> [Exercise description]
If a line below contains the word "pixels", count it. Please give the total and nothing else.

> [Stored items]
*** Begin section ***
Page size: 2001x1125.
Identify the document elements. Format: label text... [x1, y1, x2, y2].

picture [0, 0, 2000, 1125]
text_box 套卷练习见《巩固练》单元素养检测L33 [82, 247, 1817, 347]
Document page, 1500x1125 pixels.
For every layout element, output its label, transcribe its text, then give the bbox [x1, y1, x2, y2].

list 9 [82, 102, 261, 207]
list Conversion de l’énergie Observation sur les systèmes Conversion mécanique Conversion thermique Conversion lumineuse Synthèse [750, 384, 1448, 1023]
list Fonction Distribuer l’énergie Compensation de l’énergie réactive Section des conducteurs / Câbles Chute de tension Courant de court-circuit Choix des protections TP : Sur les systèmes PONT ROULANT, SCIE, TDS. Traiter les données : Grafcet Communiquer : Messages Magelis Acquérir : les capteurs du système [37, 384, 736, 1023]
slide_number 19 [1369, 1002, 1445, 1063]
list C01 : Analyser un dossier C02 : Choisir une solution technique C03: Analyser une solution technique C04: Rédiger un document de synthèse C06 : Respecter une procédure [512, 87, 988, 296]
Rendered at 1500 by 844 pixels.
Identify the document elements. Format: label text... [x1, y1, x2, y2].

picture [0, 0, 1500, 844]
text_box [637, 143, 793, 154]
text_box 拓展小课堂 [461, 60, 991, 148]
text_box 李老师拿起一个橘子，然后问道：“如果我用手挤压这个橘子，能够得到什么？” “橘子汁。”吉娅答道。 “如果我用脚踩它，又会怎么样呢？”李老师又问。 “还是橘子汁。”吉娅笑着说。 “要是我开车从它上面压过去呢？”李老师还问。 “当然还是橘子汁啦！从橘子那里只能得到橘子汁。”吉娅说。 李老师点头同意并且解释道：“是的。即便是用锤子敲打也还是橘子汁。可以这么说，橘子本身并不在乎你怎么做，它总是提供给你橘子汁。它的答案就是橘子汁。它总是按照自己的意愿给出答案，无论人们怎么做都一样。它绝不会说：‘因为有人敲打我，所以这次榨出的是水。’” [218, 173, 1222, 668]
*** End section ***
> [Reply to the task]
2